In order for a depression to develop, there must be sustained winds about a circular motion with wind speed usually at or above 25 mph, but not to exceed 38 mph. In order for a tropical storm to be acknowledged, sustained winds of 39 mph to 73 mph must be present.

The newly-formed tropical depression emerged from the coast of Central America over the past weekend and is located a few hundred miles south of Acapulco, Mexico. This system is forecast to strengthen a bit in the coming days and is likely to become a tropical storm.

Two other features were poorly organized and encountering some wind shear. One of the features was more than 1,000 miles to the southwest of the southern tip of the Baja California peninsula. The other feature was located hundreds of miles South of Hawaii and is unlikely to develop.

Wind shear is the change in the flow of air at different layers of the atmosphere and over the horizontal area just above the sea surface. Strong wind shear can lead to the demise of established hurricanes and tropical storms and prevent the development of tropical systems in general.

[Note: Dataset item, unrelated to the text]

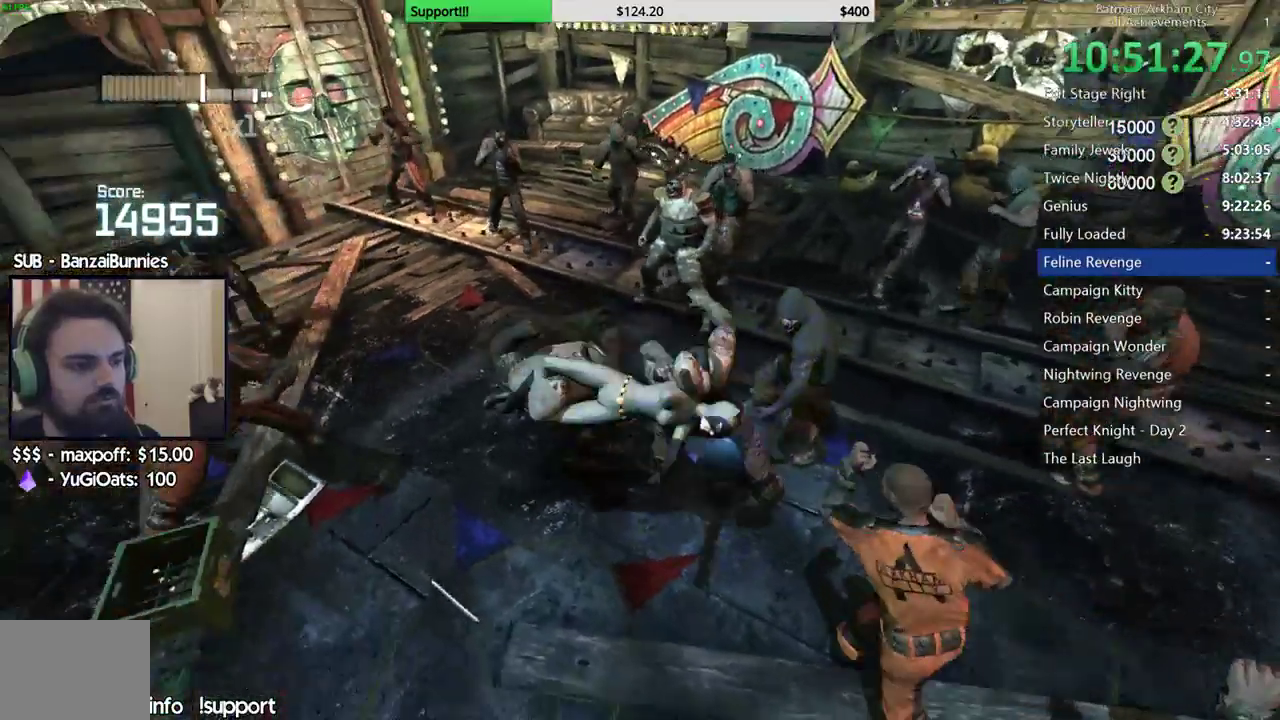
{"buttons": [], "left_stick": "up-left", "right_stick": "left", "events": [[300, "left_stick", "up-left"], [400, "right_stick", "left"]]}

It is not uncommon for there to be a series of disturbances in the waters of the eastern Pacific during July.

“The main role these features will be to create rough seas in their vicinity and allow some large waves and rough surf conditions along the western coasts of Central America and Mexico in the coming days,” Kottlowski said during a map discussion on Friday, July 3.

Thus far, there have been two tropical storms in 2020 over the eastern Pacific. Amanda developed in late May and Boris formed in late June.

Some of the leftover moisture from Amanda, after it brought flooding rains to parts of Central America, helped to give birth to Tropical Storm Cristobal on the Gulf of Mexico side of Mexico during early June.

There have also been two depressions so far in the eastern Pacific with the first system forming in late April and the the last one forming right at the end of June.

The next names on the list for the 2020 East Pacific hurricane season are Cristina and Douglas, should the newest features reach tropical-storm status.